*Task directions*: Rewrite the stretch of rows from the line containing "What is the total" through the line containing "Aggravated Assault, Aggravated", swapping every "series" for "datasets" and keeping everything else the same. Leave the pictures out of your answer.

*Records to process*:
§ §
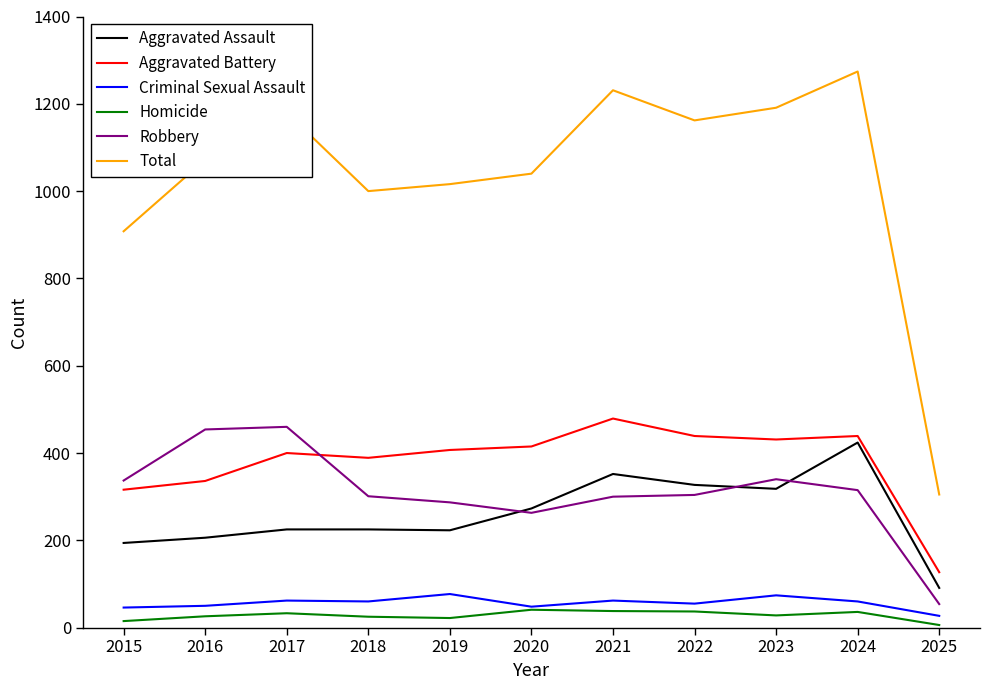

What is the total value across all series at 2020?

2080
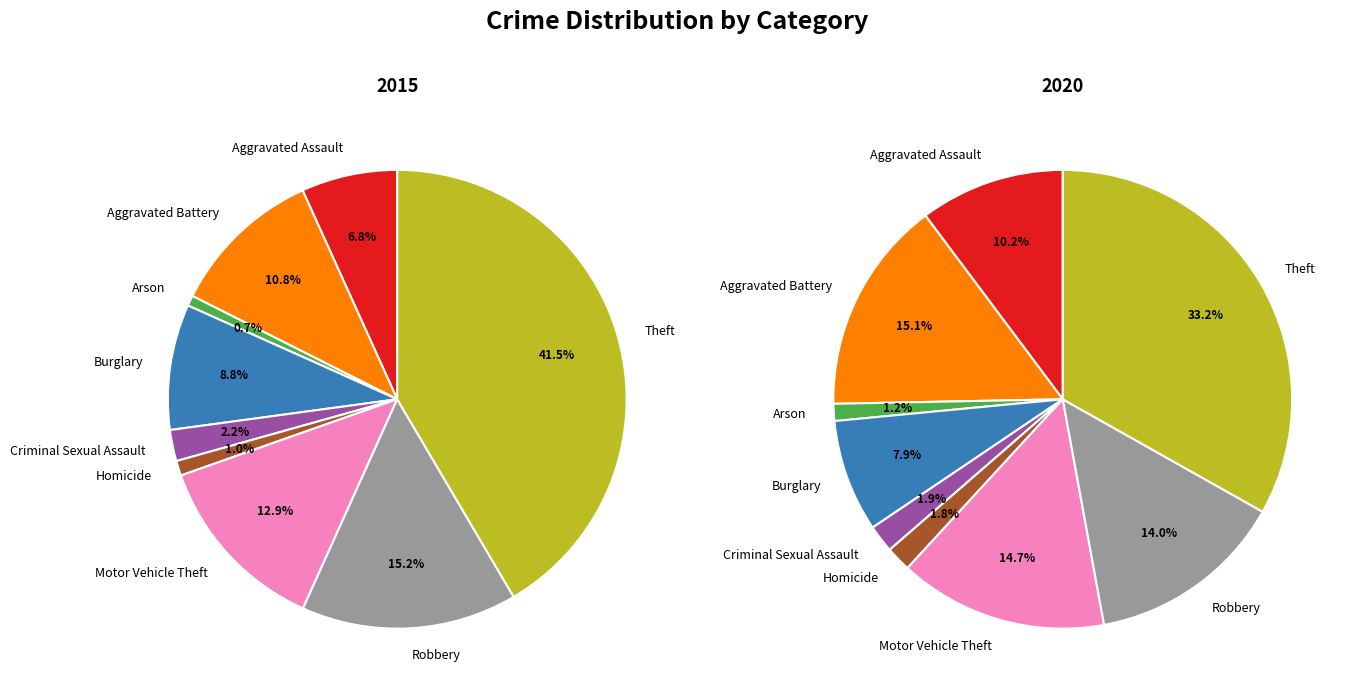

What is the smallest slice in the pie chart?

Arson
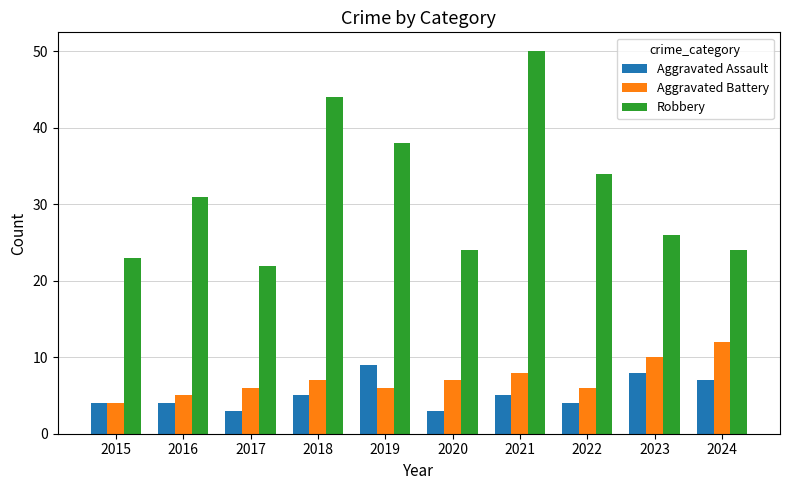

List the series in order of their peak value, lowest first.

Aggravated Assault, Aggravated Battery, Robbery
§ §
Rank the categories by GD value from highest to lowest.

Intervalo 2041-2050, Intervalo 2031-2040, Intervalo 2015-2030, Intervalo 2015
§ §
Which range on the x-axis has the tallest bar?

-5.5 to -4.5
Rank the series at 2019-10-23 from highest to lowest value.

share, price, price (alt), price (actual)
§ §
*Result below*:
What is the total value across all datasets at 2020?

2080

What is the smallest slice in the pie chart?

Arson

List the datasets in order of their peak value, lowest first.

Aggravated Assault, Aggravated Battery, Robbery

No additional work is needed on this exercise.